▶ **Esercizio scritto 1**: Aggiorna il testo su sant'Ignazio: riporta il passo che parte da "Etimologia: Ignazio = di" e arriva fino a "tutta la Chiesa.", mettendo "lupi" al posto di "leopardi".
▶ **Esercizio scritto 2**:
Rispondi alle seguenti domande sul testo su sant'Ignazio.
(a) Quante lettere scrisse Ignazio durante il viaggio verso Roma?
(b) Quali sono gli emblemi indicati per il santo?
(c) Da quale data è stata spostata la memoria di sant'Ignazio Martire?

***** Testo fornito *****

Fu successore di Pietro come vescovo di Antiochia, in Siria, la terza metropoli del mondo antico dopo Roma e Alessandria d’Egitto. Mentre era vescovo ad Antiochia, l’imperatore Traiano dette inizio alle persecuzioni. Arrestato e condannato alle fiere, Ignazio fu condotto, in catene, con un lunghissimo e penoso viaggio, da Antiochia a Roma dove si allestivano feste in onore dell’imperatore vittorioso nella Dacia, e i martiri cristiani dovevano servire da spettacolo, nel circo, divorati dalle belve. Durante il cammino il vescovo Ignazio scrisse sette lettere, che sono considerate non inferiori a quelle di san Paolo: ardenti di misticismo come quelle, sono sfolgoranti di carità. In queste lettere, il vescovo avviato alla morte raccomandava ai fedeli di fuggire il peccato; di guardarsi dagli errori degli gnostici e soprattutto di mantenere l’unità della Chiesa. È testimone di una Chiesa incentrata sull’Eucarestia che, intorno al vescovo e al suo presbiterio, forma come una sinfonia di perfetta unità e concordia. (Avvenire) 

Etimologia: Ignazio = di fuoco, igneo, dal latino 

Emblema: Bastone pastorale, Palma 

E’ presente nel Martirologio Romano. Memoria di sant’Ignazio, vescovo e martire, che, discepolo di san Giovanni Apostolo, resse per secondo dopo san Pietro la Chiesa di Antiochia. Condannato alle fiere sotto l’imperatore Traiano, fu portato a Roma e qui coronato da un glorioso martirio: durante il viaggio, mentre sperimentava la ferocia delle guardie, simile a quella dei leopardi, scrisse sette lettere a Chiese diverse, nelle quali esortava i fratelli a servire Dio in comunione con i vescovi e a non impedire che egli fosse immolato come vittima per Cristo 

Dalla data del 1° febbraio, la memoria di Sant’Ignazio Martire è stata riportata ad oggi, data tradizionale del suo martirio, dal nuovo Calendario ecclesiastico, che la prescrive come obbligatoria per tutta la Chiesa.

***** Estratto del dataset *****

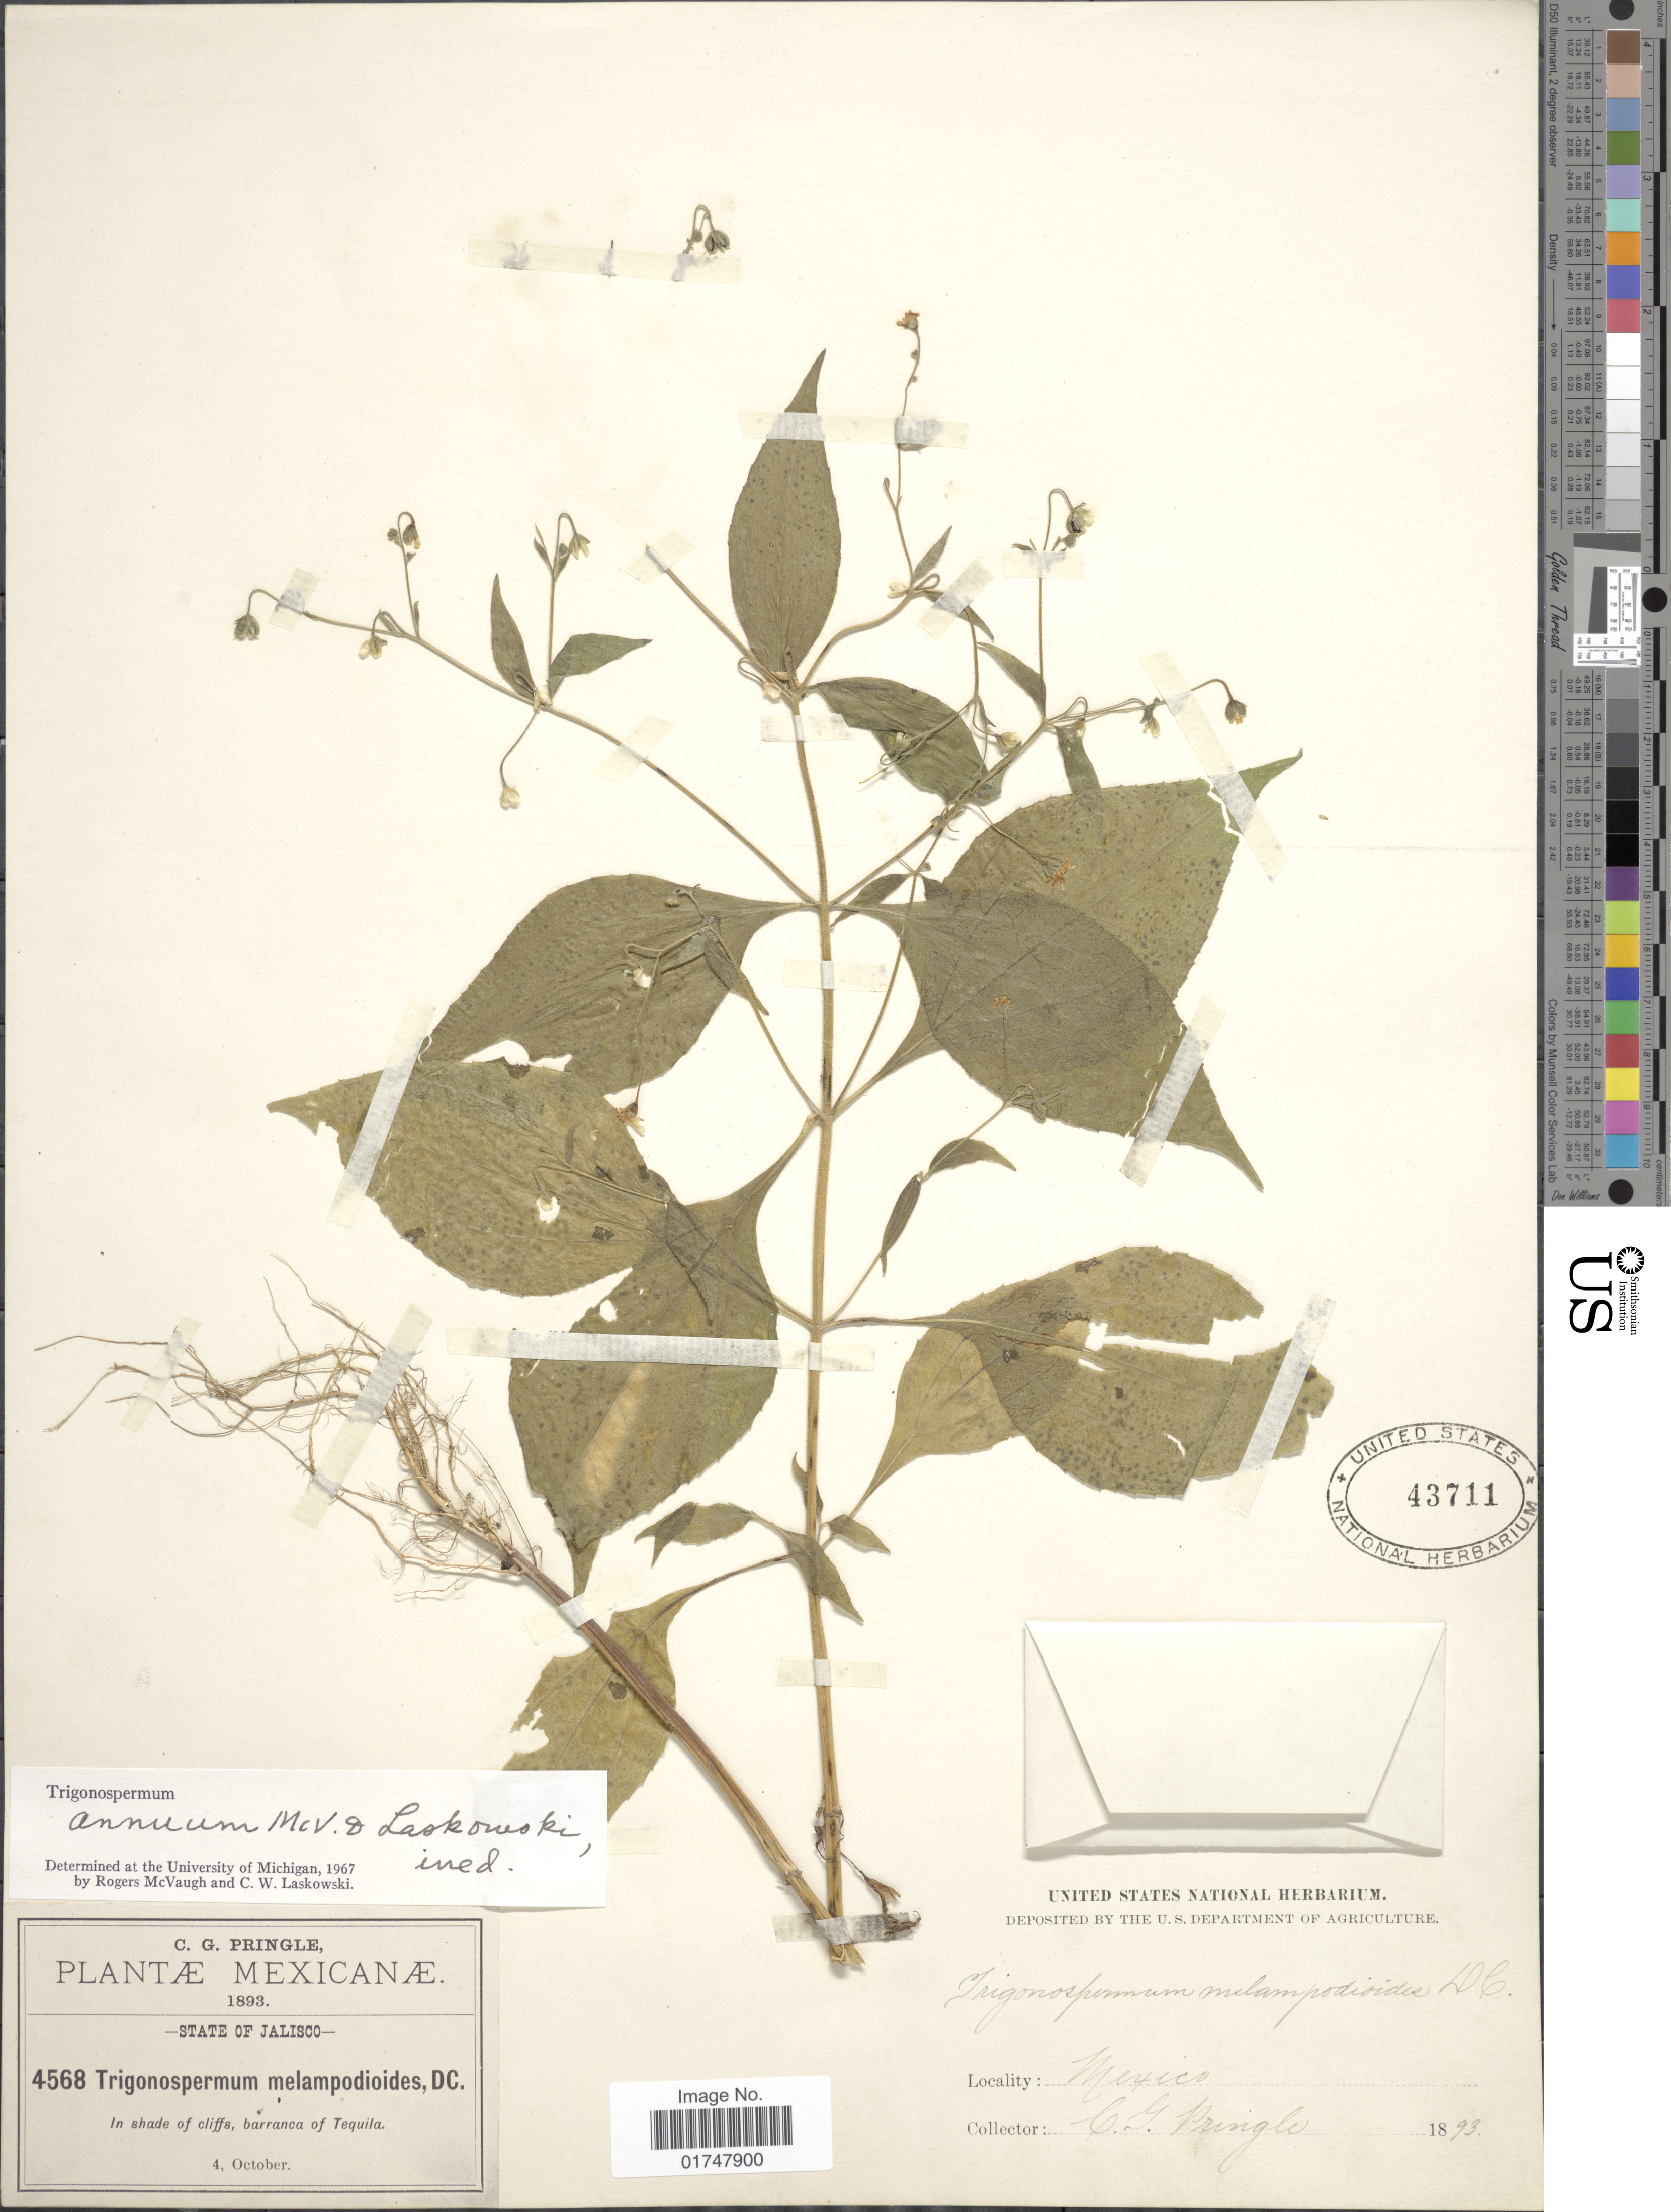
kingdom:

*****

▶ **Risposta 1**:
Etimologia: Ignazio = di fuoco, igneo, dal latino 

Emblema: Bastone pastorale, Palma 

E’ presente nel Martirologio Romano. Memoria di sant’Ignazio, vescovo e martire, che, discepolo di san Giovanni Apostolo, resse per secondo dopo san Pietro la Chiesa di Antiochia. Condannato alle fiere sotto l’imperatore Traiano, fu portato a Roma e qui coronato da un glorioso martirio: durante il viaggio, mentre sperimentava la ferocia delle guardie, simile a quella dei lupi, scrisse sette lettere a Chiese diverse, nelle quali esortava i fratelli a servire Dio in comunione con i vescovi e a non impedire che egli fosse immolato come vittima per Cristo 

Dalla data del 1° febbraio, la memoria di Sant’Ignazio Martire è stata riportata ad oggi, data tradizionale del suo martirio, dal nuovo Calendario ecclesiastico, che la prescrive come obbligatoria per tutta la Chiesa.

▶ **Risposta 2**:
(a) Sette lettere.
(b) Il bastone pastorale e la palma.
(c) Dal 1° febbraio.